**TASK INSTRUCTIONS:**
Your job is to set down the stretch of entries that opens with the line containing "nécessité Il" and closes with the line containing "VZROSTLÉ STROMKY A". Keep both end lines, copy each exactly, and add nothing.

**Items listed in a dataset:**
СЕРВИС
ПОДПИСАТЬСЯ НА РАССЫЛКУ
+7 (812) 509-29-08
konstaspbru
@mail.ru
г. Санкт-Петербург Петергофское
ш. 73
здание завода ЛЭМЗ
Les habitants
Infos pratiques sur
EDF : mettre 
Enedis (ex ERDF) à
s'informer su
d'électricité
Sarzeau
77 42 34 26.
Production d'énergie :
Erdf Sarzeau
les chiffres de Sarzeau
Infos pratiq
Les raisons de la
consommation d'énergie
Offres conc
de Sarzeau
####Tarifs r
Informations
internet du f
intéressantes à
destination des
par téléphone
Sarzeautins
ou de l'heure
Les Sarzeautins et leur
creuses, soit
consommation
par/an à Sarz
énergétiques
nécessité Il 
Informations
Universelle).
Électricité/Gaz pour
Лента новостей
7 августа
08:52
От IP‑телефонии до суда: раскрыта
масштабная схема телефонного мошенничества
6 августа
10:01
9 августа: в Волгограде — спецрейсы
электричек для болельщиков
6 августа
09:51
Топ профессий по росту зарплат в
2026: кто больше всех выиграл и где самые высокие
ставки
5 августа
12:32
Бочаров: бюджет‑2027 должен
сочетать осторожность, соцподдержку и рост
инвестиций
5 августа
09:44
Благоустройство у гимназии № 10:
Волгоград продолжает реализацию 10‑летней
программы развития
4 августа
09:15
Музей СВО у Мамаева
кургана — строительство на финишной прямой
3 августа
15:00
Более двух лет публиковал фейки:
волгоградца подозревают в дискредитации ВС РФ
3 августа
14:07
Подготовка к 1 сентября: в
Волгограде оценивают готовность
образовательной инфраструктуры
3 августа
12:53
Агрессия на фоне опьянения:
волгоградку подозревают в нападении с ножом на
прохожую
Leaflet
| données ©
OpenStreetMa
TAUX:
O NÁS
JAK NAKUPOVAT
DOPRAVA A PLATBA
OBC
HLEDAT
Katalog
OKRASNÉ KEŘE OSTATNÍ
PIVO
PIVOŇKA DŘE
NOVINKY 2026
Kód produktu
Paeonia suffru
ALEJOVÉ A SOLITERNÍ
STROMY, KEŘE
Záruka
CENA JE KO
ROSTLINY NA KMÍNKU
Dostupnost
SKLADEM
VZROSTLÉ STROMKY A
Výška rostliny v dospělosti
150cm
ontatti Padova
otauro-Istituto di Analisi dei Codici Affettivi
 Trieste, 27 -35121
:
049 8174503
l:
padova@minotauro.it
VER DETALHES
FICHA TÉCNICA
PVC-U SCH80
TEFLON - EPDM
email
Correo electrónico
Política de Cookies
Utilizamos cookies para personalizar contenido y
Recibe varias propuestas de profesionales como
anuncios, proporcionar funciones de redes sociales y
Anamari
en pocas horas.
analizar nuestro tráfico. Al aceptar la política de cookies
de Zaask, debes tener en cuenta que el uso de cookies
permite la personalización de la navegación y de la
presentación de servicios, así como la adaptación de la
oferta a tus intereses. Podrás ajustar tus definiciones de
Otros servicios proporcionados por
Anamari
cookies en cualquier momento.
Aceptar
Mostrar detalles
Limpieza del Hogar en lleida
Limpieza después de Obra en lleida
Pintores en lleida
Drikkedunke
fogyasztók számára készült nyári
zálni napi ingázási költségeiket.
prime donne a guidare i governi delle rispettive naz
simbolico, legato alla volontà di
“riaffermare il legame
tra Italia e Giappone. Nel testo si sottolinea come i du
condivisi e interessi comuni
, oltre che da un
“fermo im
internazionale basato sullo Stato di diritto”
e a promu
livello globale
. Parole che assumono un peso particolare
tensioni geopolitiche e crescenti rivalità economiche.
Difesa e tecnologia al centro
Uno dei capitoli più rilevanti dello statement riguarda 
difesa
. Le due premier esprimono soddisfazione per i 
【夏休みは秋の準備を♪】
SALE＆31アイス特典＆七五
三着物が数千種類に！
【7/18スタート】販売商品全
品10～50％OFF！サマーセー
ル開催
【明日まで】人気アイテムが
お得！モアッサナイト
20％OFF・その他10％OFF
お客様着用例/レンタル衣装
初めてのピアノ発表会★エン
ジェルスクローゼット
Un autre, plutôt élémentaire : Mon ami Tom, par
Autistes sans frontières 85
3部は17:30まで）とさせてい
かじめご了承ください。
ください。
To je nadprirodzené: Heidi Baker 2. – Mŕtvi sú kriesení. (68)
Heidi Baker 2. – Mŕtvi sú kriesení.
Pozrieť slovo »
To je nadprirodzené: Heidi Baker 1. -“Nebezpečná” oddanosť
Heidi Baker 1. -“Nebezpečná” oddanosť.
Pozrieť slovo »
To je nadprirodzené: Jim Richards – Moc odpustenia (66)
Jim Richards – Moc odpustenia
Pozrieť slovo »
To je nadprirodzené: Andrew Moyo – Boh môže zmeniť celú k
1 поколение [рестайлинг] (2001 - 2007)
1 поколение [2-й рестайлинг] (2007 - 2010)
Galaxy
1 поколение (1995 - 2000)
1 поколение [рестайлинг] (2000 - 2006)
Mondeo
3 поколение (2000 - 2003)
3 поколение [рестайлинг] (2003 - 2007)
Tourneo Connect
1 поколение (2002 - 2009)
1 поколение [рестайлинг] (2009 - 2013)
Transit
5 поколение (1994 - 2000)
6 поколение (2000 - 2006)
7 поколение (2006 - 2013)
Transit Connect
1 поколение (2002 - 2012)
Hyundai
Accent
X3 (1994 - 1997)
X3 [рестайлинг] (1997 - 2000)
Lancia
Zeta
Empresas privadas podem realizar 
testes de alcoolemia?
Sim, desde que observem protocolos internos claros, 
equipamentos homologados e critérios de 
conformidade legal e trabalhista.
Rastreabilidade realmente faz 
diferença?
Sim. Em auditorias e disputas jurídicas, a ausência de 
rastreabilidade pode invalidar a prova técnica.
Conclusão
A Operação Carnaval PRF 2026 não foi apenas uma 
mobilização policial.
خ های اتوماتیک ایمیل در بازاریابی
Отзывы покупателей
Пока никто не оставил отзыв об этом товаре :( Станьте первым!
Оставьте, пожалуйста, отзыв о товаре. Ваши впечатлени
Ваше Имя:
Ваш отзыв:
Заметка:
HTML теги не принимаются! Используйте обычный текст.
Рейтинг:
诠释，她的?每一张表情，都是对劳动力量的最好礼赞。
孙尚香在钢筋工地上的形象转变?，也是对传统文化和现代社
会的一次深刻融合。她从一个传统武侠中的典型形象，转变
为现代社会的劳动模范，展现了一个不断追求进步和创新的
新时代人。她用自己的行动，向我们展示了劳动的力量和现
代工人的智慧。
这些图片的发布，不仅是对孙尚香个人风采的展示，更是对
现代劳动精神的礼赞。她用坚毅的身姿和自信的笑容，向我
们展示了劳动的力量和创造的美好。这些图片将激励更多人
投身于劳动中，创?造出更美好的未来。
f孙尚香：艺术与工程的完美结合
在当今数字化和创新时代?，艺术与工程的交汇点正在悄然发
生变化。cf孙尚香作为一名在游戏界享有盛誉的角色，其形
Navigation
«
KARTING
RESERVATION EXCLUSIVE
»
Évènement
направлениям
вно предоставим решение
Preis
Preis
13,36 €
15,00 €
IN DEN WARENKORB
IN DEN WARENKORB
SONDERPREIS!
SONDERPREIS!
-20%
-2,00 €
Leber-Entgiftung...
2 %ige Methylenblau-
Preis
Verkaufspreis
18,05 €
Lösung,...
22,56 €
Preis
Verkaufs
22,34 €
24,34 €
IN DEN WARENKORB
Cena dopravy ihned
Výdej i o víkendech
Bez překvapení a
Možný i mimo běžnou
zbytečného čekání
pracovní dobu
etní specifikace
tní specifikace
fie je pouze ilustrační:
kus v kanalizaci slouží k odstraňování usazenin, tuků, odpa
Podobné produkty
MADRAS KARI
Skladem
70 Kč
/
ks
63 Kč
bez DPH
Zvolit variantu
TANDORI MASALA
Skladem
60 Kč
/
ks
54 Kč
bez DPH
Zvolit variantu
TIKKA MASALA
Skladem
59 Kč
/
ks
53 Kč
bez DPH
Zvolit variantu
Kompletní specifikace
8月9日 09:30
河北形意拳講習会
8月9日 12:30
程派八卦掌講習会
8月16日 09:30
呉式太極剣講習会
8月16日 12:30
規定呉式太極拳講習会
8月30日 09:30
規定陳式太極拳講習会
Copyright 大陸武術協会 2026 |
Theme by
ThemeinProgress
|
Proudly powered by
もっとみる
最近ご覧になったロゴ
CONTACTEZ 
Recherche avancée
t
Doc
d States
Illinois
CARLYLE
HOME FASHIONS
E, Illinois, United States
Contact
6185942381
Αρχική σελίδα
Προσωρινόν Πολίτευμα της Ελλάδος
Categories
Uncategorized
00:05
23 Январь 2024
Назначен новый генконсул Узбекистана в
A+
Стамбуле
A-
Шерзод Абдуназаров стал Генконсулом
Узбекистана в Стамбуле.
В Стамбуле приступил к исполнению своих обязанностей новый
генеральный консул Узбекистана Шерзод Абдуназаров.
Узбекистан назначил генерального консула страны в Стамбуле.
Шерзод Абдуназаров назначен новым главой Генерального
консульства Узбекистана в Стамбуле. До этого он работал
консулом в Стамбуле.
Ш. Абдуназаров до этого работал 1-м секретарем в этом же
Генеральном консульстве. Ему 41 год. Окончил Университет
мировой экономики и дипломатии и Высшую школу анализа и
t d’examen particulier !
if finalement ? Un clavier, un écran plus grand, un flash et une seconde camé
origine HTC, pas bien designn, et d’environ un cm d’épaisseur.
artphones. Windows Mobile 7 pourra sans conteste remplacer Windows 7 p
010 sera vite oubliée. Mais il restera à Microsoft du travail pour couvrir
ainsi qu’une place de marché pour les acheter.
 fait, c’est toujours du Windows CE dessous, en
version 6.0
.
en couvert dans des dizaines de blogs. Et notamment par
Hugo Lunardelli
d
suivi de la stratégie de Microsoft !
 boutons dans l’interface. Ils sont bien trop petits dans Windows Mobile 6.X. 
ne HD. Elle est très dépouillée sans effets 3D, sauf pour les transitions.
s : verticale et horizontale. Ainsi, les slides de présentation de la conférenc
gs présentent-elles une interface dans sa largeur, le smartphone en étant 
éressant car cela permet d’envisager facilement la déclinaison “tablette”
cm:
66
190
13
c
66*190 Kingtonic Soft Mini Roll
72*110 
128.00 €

**EXERCISE RESULT:**
nécessité Il 
Informations
Universelle).
Électricité/Gaz pour
Лента новостей
7 августа
08:52
От IP‑телефонии до суда: раскрыта
масштабная схема телефонного мошенничества
6 августа
10:01
9 августа: в Волгограде — спецрейсы
электричек для болельщиков
6 августа
09:51
Топ профессий по росту зарплат в
2026: кто больше всех выиграл и где самые высокие
ставки
5 августа
12:32
Бочаров: бюджет‑2027 должен
сочетать осторожность, соцподдержку и рост
инвестиций
5 августа
09:44
Благоустройство у гимназии № 10:
Волгоград продолжает реализацию 10‑летней
программы развития
4 августа
09:15
Музей СВО у Мамаева
кургана — строительство на финишной прямой
3 августа
15:00
Более двух лет публиковал фейки:
волгоградца подозревают в дискредитации ВС РФ
3 августа
14:07
Подготовка к 1 сентября: в
Волгограде оценивают готовность
образовательной инфраструктуры
3 августа
12:53
Агрессия на фоне опьянения:
волгоградку подозревают в нападении с ножом на
прохожую
Leaflet
| données ©
OpenStreetMa
TAUX:
O NÁS
JAK NAKUPOVAT
DOPRAVA A PLATBA
OBC
HLEDAT
Katalog
OKRASNÉ KEŘE OSTATNÍ
PIVO
PIVOŇKA DŘE
NOVINKY 2026
Kód produktu
Paeonia suffru
ALEJOVÉ A SOLITERNÍ
STROMY, KEŘE
Záruka
CENA JE KO
ROSTLINY NA KMÍNKU
Dostupnost
SKLADEM
VZROSTLÉ STROMKY A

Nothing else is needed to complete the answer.